#### DATASET RECORDS ####

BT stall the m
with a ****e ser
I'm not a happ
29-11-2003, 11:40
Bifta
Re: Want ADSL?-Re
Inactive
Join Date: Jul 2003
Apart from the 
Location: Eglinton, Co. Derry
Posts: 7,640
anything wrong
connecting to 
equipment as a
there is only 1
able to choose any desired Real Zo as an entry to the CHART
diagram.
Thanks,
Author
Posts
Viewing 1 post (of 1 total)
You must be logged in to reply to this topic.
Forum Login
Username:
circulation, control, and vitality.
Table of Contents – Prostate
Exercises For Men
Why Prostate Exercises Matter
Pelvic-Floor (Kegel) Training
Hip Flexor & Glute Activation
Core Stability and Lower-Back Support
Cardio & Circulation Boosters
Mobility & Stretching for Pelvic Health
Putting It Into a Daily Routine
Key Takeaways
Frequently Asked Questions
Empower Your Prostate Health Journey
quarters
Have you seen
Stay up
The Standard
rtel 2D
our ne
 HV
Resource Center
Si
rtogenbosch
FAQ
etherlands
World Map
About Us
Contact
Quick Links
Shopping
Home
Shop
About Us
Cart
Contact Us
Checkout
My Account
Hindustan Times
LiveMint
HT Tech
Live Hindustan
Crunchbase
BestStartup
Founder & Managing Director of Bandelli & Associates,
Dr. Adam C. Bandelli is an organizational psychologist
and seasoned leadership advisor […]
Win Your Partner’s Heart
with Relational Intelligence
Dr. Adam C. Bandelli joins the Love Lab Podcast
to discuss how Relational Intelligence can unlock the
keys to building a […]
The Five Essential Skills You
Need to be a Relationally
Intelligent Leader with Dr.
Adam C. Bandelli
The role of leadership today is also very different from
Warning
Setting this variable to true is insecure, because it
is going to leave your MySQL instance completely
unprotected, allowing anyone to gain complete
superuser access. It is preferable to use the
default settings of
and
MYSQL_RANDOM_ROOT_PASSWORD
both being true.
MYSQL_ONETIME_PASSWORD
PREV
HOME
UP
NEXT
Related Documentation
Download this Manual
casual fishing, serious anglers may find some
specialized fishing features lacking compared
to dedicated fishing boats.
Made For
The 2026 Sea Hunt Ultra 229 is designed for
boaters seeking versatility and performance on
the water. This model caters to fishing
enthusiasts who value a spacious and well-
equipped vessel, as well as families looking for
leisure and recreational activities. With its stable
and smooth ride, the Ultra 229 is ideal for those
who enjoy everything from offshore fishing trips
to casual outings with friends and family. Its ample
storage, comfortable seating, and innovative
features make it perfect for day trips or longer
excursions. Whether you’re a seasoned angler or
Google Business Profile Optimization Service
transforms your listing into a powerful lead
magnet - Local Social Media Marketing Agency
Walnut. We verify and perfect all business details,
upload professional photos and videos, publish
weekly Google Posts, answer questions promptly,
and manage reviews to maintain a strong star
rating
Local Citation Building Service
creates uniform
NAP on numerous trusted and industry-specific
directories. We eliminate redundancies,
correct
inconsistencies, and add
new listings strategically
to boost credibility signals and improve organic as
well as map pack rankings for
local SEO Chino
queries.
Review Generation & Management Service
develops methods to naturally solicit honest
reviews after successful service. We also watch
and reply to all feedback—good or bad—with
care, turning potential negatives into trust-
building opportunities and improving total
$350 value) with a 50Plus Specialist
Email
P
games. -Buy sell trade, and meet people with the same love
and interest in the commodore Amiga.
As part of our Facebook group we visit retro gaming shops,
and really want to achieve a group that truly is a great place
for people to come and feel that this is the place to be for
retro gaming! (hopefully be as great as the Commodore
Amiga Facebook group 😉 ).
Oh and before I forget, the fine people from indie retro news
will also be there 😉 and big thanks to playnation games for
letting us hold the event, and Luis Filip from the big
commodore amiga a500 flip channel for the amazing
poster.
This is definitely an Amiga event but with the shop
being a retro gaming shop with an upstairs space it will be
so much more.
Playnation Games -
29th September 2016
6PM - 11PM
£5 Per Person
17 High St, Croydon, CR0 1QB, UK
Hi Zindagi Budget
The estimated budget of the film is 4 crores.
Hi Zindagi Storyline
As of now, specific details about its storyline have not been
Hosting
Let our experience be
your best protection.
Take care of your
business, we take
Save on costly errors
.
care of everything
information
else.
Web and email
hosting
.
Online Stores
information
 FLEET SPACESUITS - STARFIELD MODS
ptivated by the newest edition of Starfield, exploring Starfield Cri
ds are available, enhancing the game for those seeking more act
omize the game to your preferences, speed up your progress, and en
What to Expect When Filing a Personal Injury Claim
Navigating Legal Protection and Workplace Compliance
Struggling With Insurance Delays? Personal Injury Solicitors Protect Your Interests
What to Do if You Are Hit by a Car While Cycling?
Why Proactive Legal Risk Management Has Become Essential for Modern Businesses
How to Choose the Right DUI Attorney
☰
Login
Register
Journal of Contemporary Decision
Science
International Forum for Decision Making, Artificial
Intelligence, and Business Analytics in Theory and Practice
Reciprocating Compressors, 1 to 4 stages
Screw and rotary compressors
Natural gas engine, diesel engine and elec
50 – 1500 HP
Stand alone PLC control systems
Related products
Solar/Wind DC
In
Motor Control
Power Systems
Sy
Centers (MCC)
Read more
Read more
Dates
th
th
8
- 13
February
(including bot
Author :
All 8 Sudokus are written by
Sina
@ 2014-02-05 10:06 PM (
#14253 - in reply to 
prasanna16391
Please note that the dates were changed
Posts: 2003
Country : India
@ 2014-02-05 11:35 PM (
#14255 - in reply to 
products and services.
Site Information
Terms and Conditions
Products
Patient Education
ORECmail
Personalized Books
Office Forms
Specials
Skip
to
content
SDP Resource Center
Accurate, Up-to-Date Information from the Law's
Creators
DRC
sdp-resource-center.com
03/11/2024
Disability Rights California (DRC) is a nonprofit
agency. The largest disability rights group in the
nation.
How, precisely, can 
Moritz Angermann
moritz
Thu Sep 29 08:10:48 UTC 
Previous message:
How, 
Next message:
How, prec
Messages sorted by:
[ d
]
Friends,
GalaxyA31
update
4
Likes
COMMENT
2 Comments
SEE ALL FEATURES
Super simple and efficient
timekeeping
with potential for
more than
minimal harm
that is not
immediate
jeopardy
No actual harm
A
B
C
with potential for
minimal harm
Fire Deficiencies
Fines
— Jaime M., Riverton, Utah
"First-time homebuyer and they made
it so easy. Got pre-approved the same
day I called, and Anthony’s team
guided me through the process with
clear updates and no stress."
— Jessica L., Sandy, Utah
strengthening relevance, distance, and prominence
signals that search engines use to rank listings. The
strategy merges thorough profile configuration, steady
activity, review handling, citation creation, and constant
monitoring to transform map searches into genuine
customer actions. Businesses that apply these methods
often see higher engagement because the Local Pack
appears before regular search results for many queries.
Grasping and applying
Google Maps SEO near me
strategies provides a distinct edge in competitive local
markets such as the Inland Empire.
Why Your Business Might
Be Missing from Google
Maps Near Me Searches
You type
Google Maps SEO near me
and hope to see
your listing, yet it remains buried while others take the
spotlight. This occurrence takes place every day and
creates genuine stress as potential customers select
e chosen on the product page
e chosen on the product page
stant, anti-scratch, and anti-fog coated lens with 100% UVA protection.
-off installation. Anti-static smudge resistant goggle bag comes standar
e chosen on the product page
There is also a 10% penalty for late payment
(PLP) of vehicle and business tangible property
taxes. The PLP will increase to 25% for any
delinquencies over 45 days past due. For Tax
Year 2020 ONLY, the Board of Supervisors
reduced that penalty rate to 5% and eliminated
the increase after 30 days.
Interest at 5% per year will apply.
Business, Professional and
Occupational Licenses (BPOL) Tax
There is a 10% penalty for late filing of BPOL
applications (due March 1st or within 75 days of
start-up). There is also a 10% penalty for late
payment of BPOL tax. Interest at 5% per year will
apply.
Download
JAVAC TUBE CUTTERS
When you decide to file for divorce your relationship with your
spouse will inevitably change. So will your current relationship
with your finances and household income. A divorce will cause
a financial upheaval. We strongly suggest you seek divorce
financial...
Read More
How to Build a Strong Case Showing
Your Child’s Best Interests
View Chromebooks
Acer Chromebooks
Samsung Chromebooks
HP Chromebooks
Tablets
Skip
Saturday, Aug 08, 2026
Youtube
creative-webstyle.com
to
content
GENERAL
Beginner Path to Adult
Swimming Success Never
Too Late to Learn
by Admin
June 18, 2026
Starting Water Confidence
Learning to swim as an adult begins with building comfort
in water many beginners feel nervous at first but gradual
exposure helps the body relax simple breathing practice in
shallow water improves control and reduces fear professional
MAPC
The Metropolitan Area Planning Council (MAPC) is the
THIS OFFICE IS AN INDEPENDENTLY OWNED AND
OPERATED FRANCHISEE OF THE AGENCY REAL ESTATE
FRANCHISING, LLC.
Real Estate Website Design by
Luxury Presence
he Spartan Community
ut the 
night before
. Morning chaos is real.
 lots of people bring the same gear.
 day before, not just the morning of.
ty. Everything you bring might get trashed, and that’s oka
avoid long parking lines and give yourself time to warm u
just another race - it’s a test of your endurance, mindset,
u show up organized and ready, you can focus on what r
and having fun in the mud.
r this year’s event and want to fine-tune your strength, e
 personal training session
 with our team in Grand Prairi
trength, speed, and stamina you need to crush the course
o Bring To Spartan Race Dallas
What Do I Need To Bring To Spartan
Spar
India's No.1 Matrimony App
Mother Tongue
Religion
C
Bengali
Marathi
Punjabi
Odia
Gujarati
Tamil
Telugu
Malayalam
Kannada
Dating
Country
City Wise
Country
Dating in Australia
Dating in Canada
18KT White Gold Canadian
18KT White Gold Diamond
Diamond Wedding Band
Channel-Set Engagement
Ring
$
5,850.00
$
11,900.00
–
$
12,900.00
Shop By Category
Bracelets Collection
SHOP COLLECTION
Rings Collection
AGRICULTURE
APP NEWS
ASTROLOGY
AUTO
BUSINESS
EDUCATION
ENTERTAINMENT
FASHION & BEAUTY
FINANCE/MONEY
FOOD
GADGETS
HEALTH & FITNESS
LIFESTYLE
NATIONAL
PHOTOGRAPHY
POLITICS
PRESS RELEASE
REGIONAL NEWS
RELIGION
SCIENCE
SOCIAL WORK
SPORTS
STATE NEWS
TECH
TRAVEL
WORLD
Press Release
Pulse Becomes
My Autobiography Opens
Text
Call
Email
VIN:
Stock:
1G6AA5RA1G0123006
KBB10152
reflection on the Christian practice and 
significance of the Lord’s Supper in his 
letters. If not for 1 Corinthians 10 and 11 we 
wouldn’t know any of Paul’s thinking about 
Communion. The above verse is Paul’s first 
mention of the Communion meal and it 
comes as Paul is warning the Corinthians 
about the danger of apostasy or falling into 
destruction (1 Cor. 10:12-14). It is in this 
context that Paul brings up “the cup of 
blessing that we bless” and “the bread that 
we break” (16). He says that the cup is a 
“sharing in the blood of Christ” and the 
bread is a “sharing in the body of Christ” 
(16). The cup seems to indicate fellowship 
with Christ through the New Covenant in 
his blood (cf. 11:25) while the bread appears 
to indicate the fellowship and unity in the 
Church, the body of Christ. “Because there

####

THE TASK: Only the lines from the start of the listing through the line with "to dedicated fishing boats." should be repeated, each exactly as it stands.

RESULT BELOW:
BT stall the m
with a ****e ser
I'm not a happ
29-11-2003, 11:40
Bifta
Re: Want ADSL?-Re
Inactive
Join Date: Jul 2003
Apart from the 
Location: Eglinton, Co. Derry
Posts: 7,640
anything wrong
connecting to 
equipment as a
there is only 1
able to choose any desired Real Zo as an entry to the CHART
diagram.
Thanks,
Author
Posts
Viewing 1 post (of 1 total)
You must be logged in to reply to this topic.
Forum Login
Username:
circulation, control, and vitality.
Table of Contents – Prostate
Exercises For Men
Why Prostate Exercises Matter
Pelvic-Floor (Kegel) Training
Hip Flexor & Glute Activation
Core Stability and Lower-Back Support
Cardio & Circulation Boosters
Mobility & Stretching for Pelvic Health
Putting It Into a Daily Routine
Key Takeaways
Frequently Asked Questions
Empower Your Prostate Health Journey
quarters
Have you seen
Stay up
The Standard
rtel 2D
our ne
 HV
Resource Center
Si
rtogenbosch
FAQ
etherlands
World Map
About Us
Contact
Quick Links
Shopping
Home
Shop
About Us
Cart
Contact Us
Checkout
My Account
Hindustan Times
LiveMint
HT Tech
Live Hindustan
Crunchbase
BestStartup
Founder & Managing Director of Bandelli & Associates,
Dr. Adam C. Bandelli is an organizational psychologist
and seasoned leadership advisor […]
Win Your Partner’s Heart
with Relational Intelligence
Dr. Adam C. Bandelli joins the Love Lab Podcast
to discuss how Relational Intelligence can unlock the
keys to building a […]
The Five Essential Skills You
Need to be a Relationally
Intelligent Leader with Dr.
Adam C. Bandelli
The role of leadership today is also very different from
Warning
Setting this variable to true is insecure, because it
is going to leave your MySQL instance completely
unprotected, allowing anyone to gain complete
superuser access. It is preferable to use the
default settings of
and
MYSQL_RANDOM_ROOT_PASSWORD
both being true.
MYSQL_ONETIME_PASSWORD
PREV
HOME
UP
NEXT
Related Documentation
Download this Manual
casual fishing, serious anglers may find some
specialized fishing features lacking compared
to dedicated fishing boats.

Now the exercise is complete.